> **TASK TO COMPLETE**
Pull out every line in the records below that contains the word "portion".

> **RECORDS**
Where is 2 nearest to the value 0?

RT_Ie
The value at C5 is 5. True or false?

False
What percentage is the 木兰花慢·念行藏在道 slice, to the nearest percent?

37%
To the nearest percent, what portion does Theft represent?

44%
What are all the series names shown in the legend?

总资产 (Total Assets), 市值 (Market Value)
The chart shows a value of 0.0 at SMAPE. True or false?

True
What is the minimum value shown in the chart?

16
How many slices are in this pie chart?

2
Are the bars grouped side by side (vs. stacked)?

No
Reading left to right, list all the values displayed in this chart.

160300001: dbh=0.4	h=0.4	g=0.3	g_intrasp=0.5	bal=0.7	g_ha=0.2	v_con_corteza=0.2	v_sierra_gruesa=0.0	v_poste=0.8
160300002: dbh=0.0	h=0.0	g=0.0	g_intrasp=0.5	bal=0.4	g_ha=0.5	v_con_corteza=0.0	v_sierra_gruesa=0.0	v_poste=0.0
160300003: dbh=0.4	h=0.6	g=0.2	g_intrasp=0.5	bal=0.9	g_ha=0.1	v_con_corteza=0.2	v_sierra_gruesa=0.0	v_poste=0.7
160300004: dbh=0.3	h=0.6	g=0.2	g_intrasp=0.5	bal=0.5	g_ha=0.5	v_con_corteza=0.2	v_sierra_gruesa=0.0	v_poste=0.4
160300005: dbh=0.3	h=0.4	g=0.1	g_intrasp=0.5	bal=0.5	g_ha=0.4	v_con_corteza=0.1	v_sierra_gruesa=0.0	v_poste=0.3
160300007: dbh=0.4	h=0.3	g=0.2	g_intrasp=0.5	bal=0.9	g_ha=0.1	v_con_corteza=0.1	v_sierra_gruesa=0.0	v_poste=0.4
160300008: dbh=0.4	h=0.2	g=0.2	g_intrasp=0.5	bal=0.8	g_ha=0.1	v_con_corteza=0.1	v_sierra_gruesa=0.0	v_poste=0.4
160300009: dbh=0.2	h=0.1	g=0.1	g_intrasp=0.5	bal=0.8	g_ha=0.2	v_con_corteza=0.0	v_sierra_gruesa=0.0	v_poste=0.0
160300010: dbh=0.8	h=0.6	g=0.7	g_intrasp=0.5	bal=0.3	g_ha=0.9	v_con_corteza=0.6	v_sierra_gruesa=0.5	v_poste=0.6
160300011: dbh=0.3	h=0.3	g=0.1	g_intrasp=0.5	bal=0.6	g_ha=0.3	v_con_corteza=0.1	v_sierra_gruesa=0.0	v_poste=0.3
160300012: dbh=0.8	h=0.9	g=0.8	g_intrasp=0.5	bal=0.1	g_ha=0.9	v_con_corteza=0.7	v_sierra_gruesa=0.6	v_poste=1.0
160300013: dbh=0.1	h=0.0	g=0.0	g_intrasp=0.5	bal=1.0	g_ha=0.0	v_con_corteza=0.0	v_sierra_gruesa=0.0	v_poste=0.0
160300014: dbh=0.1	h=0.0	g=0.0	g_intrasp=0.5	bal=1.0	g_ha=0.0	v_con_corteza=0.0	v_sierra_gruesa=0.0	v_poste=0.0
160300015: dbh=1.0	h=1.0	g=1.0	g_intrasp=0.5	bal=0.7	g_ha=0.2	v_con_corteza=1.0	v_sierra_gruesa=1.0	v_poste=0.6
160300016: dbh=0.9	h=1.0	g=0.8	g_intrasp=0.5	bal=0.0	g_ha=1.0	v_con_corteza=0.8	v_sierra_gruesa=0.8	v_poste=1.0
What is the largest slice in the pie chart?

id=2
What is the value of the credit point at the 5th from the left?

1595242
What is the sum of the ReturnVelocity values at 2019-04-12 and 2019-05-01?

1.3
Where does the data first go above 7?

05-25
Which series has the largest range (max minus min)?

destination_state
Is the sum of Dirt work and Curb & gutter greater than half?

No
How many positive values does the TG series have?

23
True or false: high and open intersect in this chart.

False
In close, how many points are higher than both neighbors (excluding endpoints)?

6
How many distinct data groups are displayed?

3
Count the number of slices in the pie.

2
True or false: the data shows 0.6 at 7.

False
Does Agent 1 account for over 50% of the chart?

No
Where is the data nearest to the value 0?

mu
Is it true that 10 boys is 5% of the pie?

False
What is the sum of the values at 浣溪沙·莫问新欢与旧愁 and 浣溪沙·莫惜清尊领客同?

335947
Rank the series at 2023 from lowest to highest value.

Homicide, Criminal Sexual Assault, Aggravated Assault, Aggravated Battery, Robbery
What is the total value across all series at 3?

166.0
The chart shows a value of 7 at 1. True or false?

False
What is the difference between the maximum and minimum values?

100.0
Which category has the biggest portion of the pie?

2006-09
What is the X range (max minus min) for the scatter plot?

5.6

> **EXPECTED OUTPUT**
To the nearest percent, what portion does Theft represent?
Which category has the biggest portion of the pie?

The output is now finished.